Also added "acerhk" to my /etc/autoload.modules.d/kernel-2.6 file.

----------

## koprimer

I'm finally able to successfully connect to my Access Point.  There are still a few things wrong with this driver, but glad it works none the less.  Below are a few tips for those of you to try if you're having problems as well:

Tip 1

Compile the driver as a module with debug support.

Tip 2

Make sure you install firmware using bcm43xx-fwcutter, you can get the firmware here.

Tip 3

If the firmware isn't loading, then check to see if you have udev 96 and if so try an older version.

Tip 4

If you have an acer laptop, emerge acerhk and add it to your autoload.modules.  (might have to do the same with other software for different laptops)

Tip 5

Make your essid shown (non hidden).  I had a hell of a time trying to connect to my ap when the essid was hidden.  I tried everything, even setting the ap_scan = 2 in my wpa_supplicant.conf.  I don't see why everyone believes a hidden essid isn't secure when it's virtually impossible for linux users to connect to it (I had the same problem with the hostap and orinico driver with my old prism2 card).

Tip 6

rmmod bcm43xx; modprobe bcm43xx; everytime you disconnect from your ap and reconnect.  I would just make it a habbit to do this for every attempt to connect and associate, else you won't get far.

Tip 7

This was another odd problem I had but if you do try to connect to an AP with WPA-PSK using wpa_supplicant and you have problems associating, try only to include in your settings: ssid, psk, and maybe priority.
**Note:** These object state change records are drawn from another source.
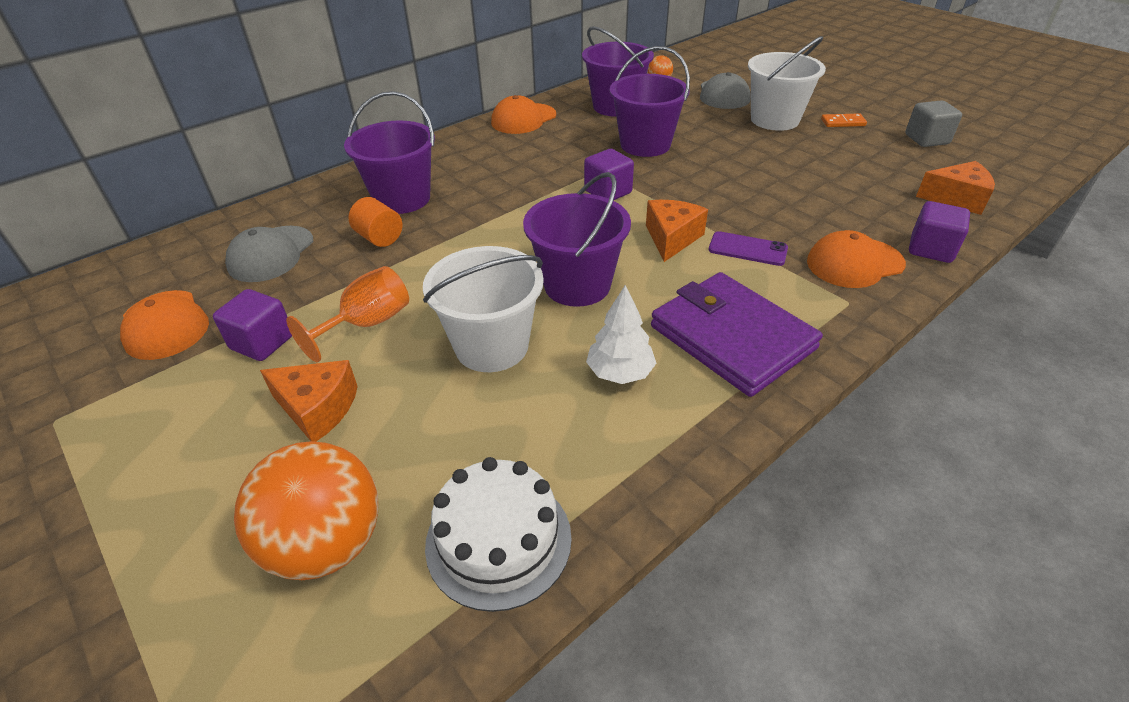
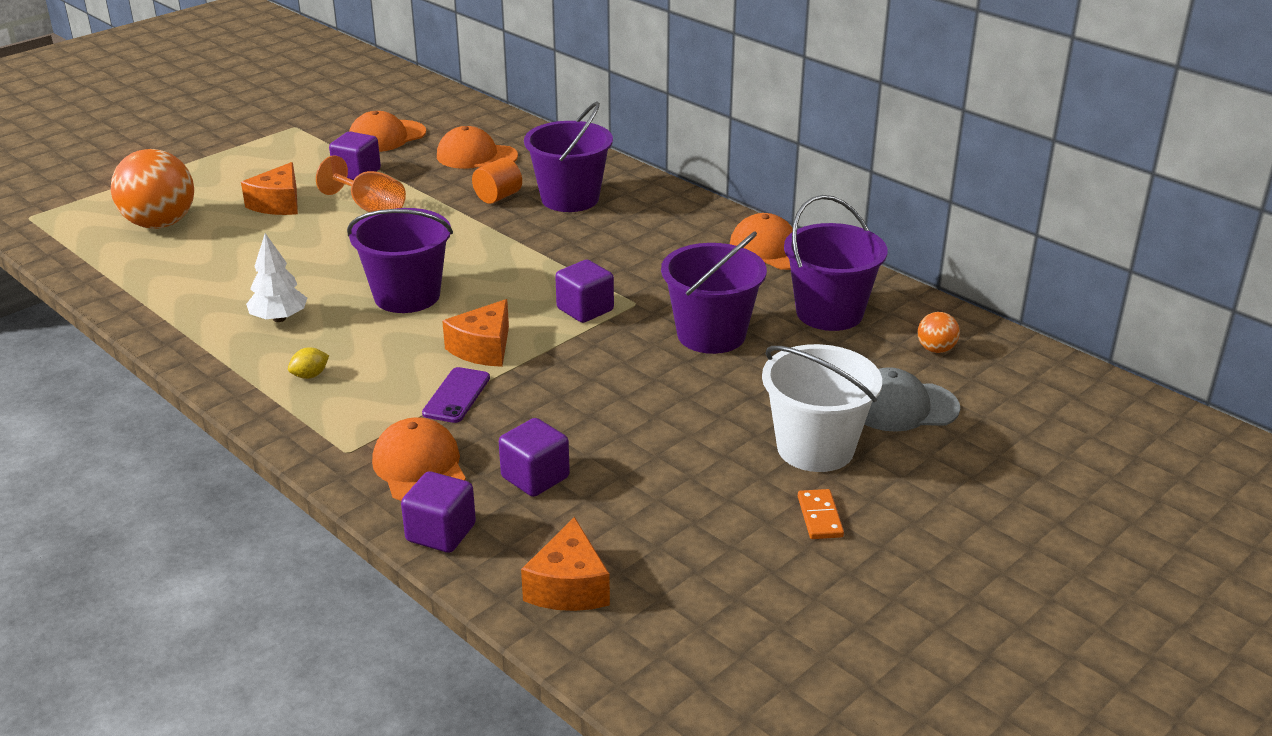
camera: 85 degrees right, 10 degrees down
(271, 254) = (476, 156): grey cap -> orange cap
(491, 346) = (329, 261): white bucket -> none
(498, 540) = (137, 277): white cake -> none
(671, 238) = (483, 348): orange cheese -> orange cheese turned 105 degrees clockwise
(731, 337) = (310, 375): purple wallet -> yellow lemon
(845, 212) = (535, 477): none -> purple cube
(926, 139) = (769, 600): grey cube -> none

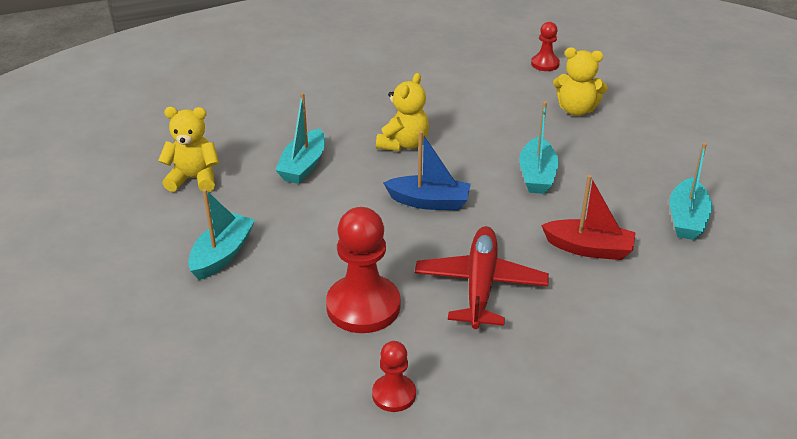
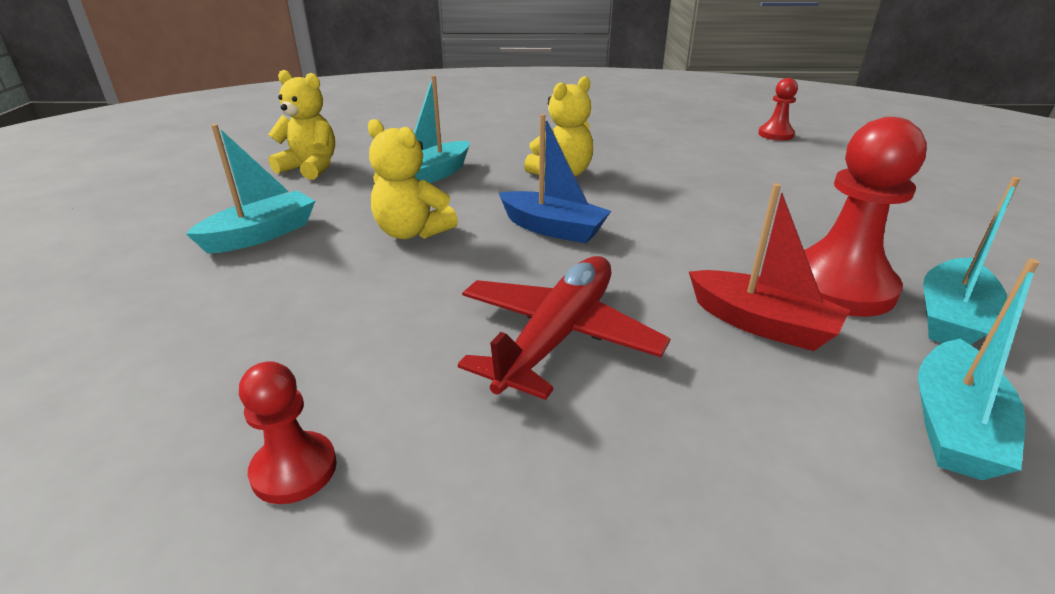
camera: 20 degrees right, 5 degrees down
(363, 306) = (368, 325): red pawn -> red pawn (839, 286)
(537, 175) = (717, 226): turquoise boat -> turquoise boat (953, 426)
(576, 110) = (801, 175): yellow teddy bear -> yellow teddy bear (412, 232)

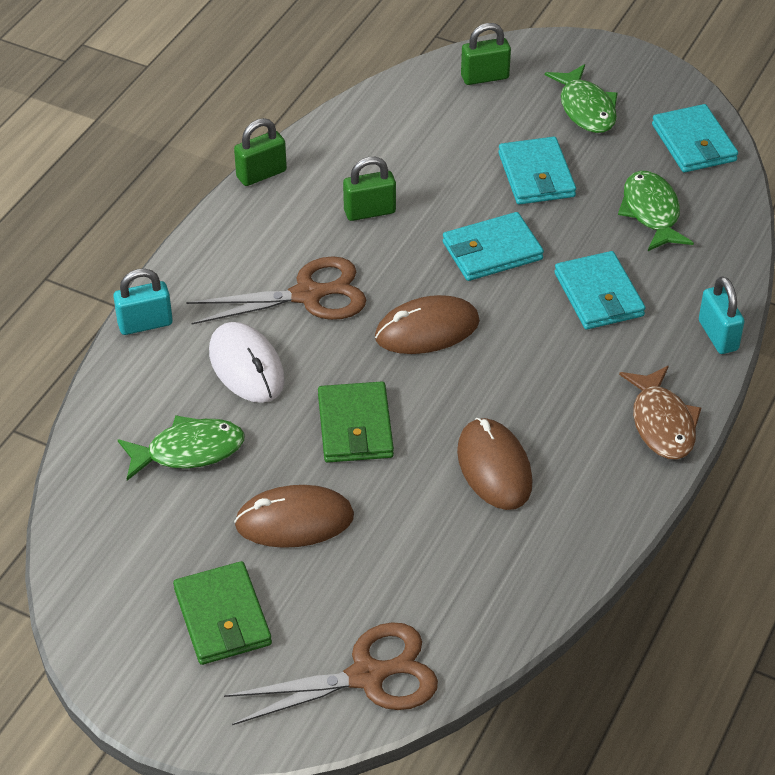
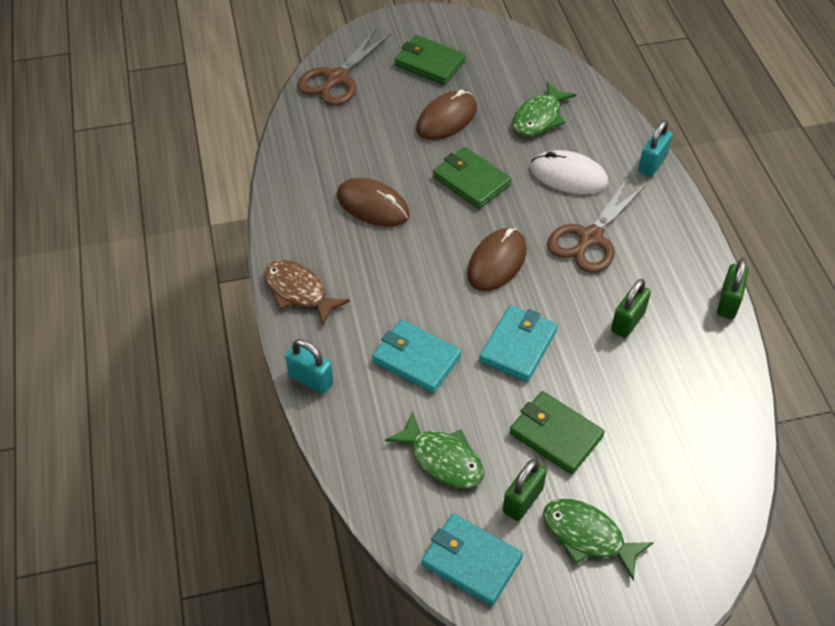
camera: 140 degrees right, 5 degrees up
(485, 77) = (697, 511): green padlock -> green padlock (522, 500)
(536, 175) = (555, 435): turquoise wallet -> green wallet

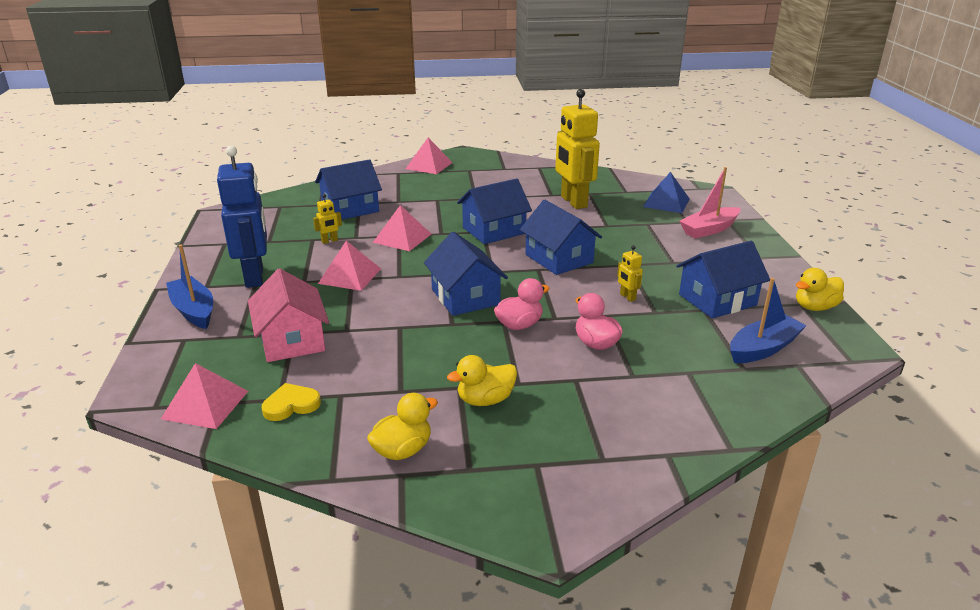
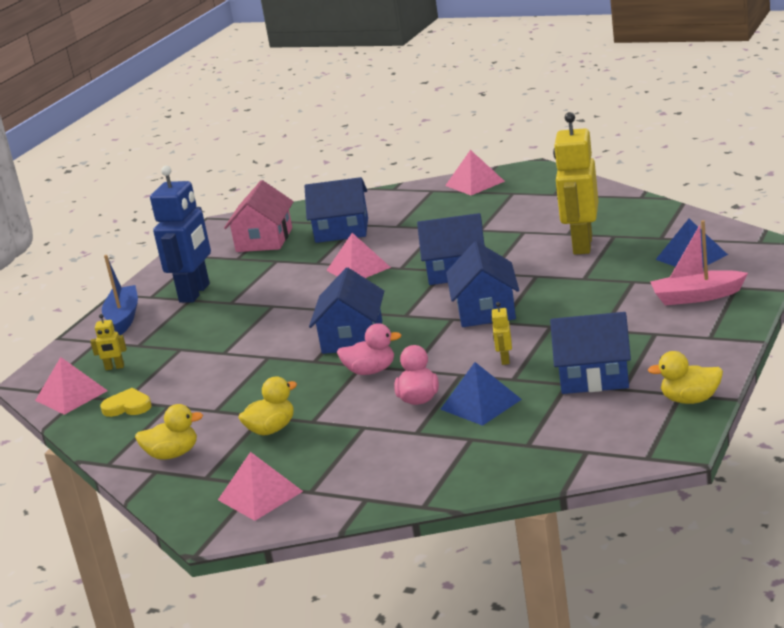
camera: 35 degrees right, 5 degrees down
(292, 340) = (174, 355): pink house -> pink house (264, 240)
(329, 241) = (289, 264): yellow robot -> yellow robot (114, 367)
(350, 276) = (273, 302): pink pyramid -> pink pyramid (260, 495)
(485, 400) = (271, 429): yellow duck -> yellow duck turned 135 degrees clockwise
(656, 339) = (481, 404): none -> blue pyramid
(763, 348) = (573, 430): blue boat -> none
I hope this will help some.

----------

## JoseJX

Re: Hidden SSIDs, they're not secure, it's just that SoftMAC requires the AP to be found by a regular scan before connecting.  Since they don't broadcast their SSID, SoftMAC can't connect.  It's a design limitation of SoftMAC (well, not really, not broadcasting your SSID is a broken interpretation of the 802.11 spec), not a security feature working.

----------

## Poe

@koprimer.. The adress is not found. Have you got other adress or can you send firmware to me?

thanks

Poe

I found and downloaded it - http://sidulus.textdrive.com/bcmwl5sys.zip

----------